I have found, personally, that structuring my knowledge base around the subject of "businesses" and of "people" is a simple yet effective way framework to build on my knowledge. That stock prices are primarily driven by business earnings and potential is a given fact (especially clear after the dot-com bust), so a good working knowledge of industry dynamics within different industry sectors will be important. One does not have to go all out to learn about different sectors, for that would exhaust him --- there is too much to learn. But the unique opportunity to anchor in his knowledge of a particular industry is there every time he buys a stock, the chance to learn more about the demand and supply dynamics, the key players, the competitive advantages. A methodical mental classification of this knowledge over the years constitutes a powerful advantage in providing breadth of investing choices that one can be comfortable with.

The "people" knowledge base is less obvious, but what is the stock market but a collection of traders and service providers with different mentalities driving their various decisions? If one categorises the key players into various sub-groups such as service providers (stock exchange, brokers, investment bankers, independent research houses), securities issuers (the companies, their directors, their independent directors), securities buyers (gurus, institutional fund managers, house traders, retail investors, professional traders, short-sellers), there is so much to learn about the thinking and operations of each. On the very top level, service providers benefit from high trading volume, securities issuers benefit from strong stock sentiment before they issue their securities, securities buyers benefit from volatility and (with the exception of short-sellers) a rising market. The actions and operational strategies that each adopts to achieve optimisation of their objectives will be different. There is so much to learn about each sub-category: under the buy-side, for example, one can seek to understand how fund managers make their stock selections, when they buy and sell. Understanding the buyers and the sellers, in my mind, is the key to risk management and stock selection in the stock market.




Anonymous Anonymous said...

I've read the 3 parts to developing an investment philosophy and it seems that you have not gotten past the idea of trying to have an investment philosophy that can capture close to optimal return and probably the short term returns.

I follow Neff advice in this aspect that we're not so smart. Therefore selling early and buying at a higher price than others is part and parcel of investment. Which means not seeking optimal returns but sufficiently above average returns.

From your part 3, your focus on people suggest that you do focus on short term performance but other articles in your blogs seem to suggest that you would prefer a more long term approach. Maybe you yourself are torn between short term investing and long term investing.

5/04/2006 9:46 AM  
Blogger DanielXX said...

Hi think not left,
Not really true, as I've often maintained I am no short-term trader, my horizon is more medium-term (several months) and trends-driven. I'll briefly re-cap my points in the 3 parts:

Part 1: Flexibility and recognising "exceptions to the rule"

Part 2: More on flexibility, and developing a logical approach with more market awareness

Part 3: Gauging and improving one's investment technique; structuring a knowledge base

If you're referring to the timing of the buying point, or gauging of short-term investment results, as being short-termist thinking, I don't agree.
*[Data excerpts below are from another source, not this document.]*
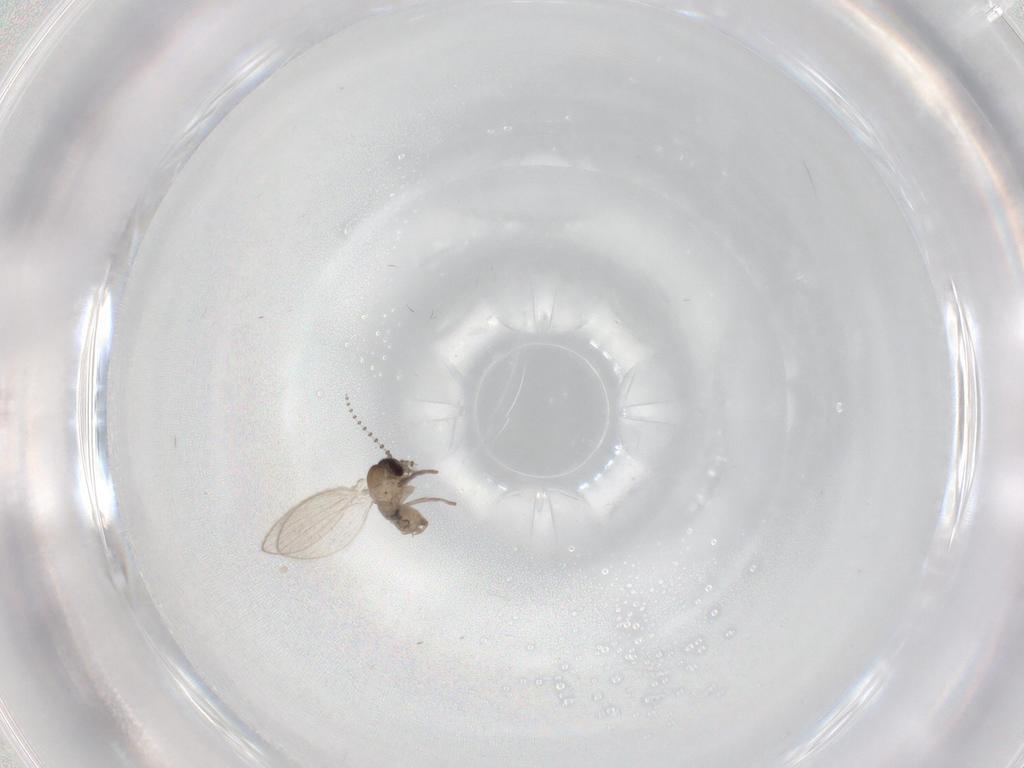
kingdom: Animalia
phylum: Arthropoda
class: Insecta
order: Diptera
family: Psychodidae
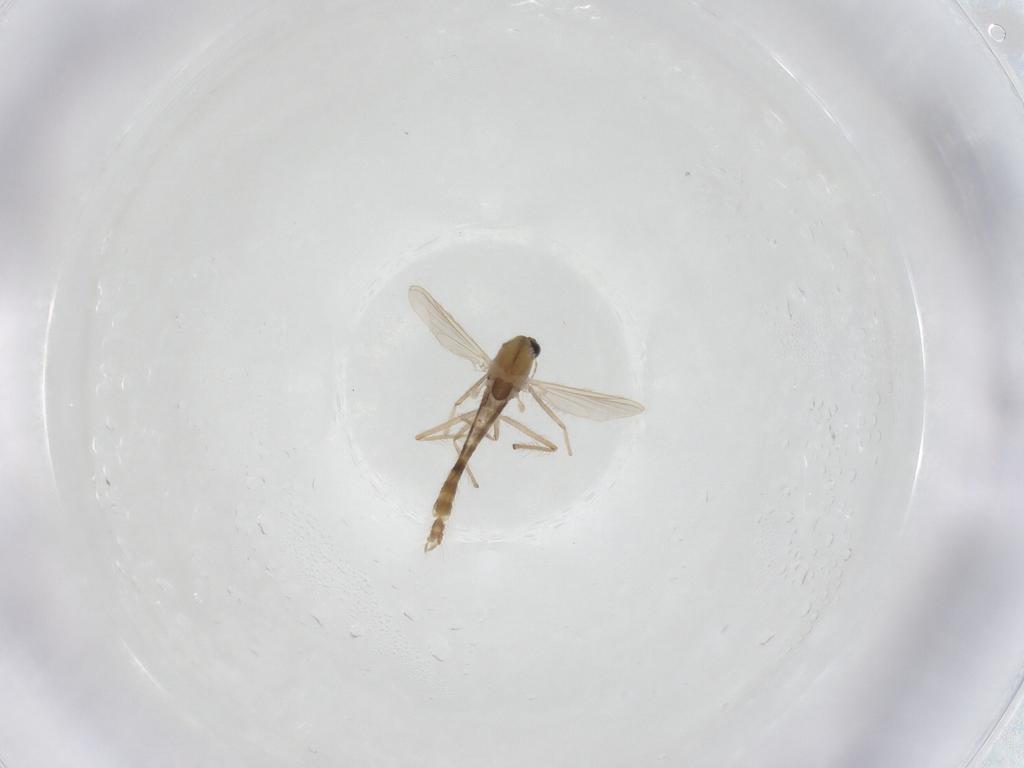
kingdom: Animalia
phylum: Arthropoda
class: Insecta
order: Diptera
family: Chironomidae
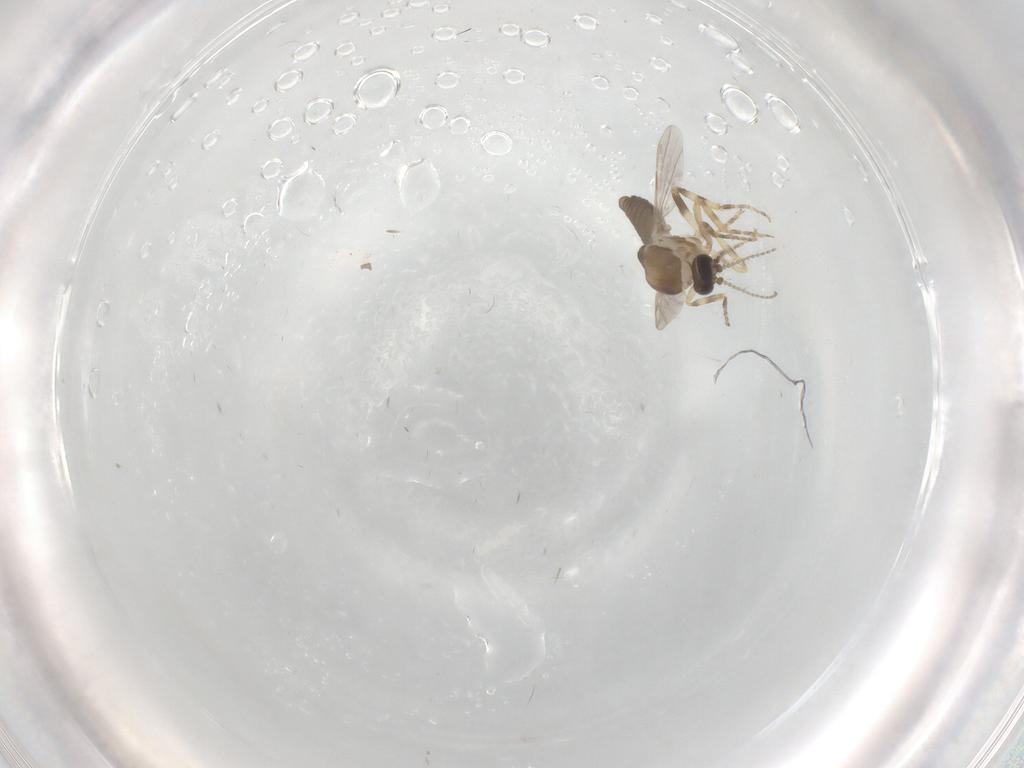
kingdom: Animalia
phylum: Arthropoda
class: Insecta
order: Diptera
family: Ceratopogonidae
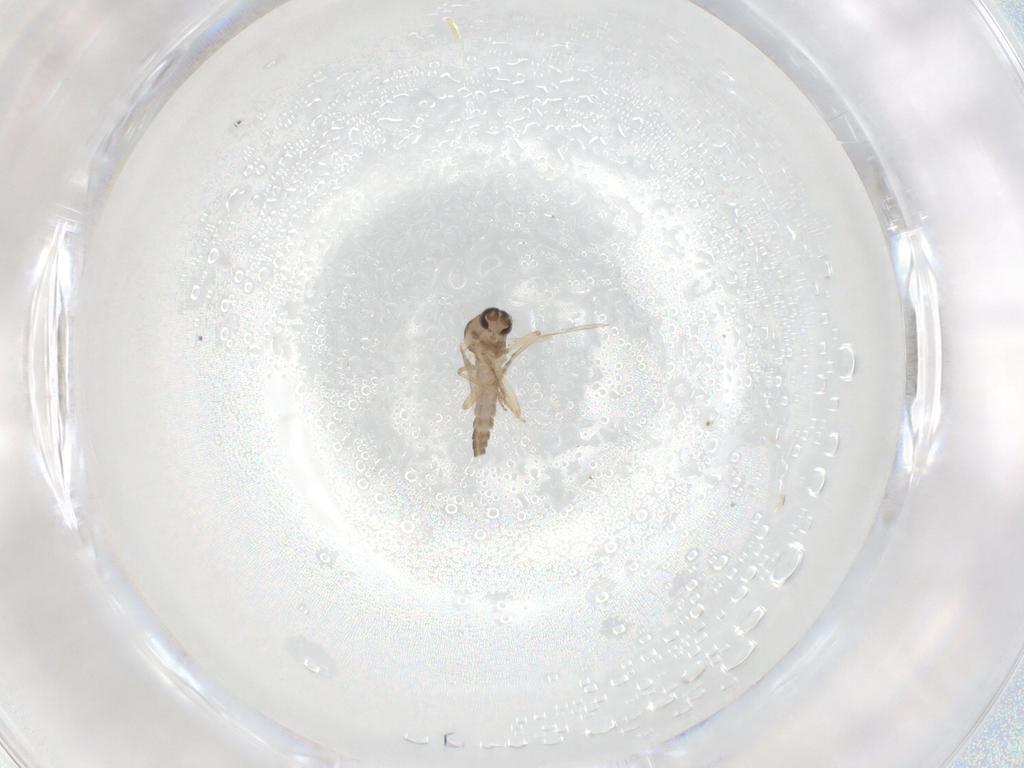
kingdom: Animalia
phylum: Arthropoda
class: Insecta
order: Diptera
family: Ceratopogonidae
I'm definitely not a buy-and-hold Buffett-type long-term investor, and furthermore watching the price trend is often a good indication of whether there might be underlying factors that fundamentals analysis centred on accounting statements might not reveal. I'm not a technical analysis person as well, mind you, but I do believe the price-volume tells a story. Same thing for focus on people: interpreting the reasons underlying buying/selling decisions of your counterparts in the market tells a story of the company as much as the accounting statements.

5/04/2006 10:49 PM  

Warren buffett says buy when everyone is fearful and sell when everyone is greedy.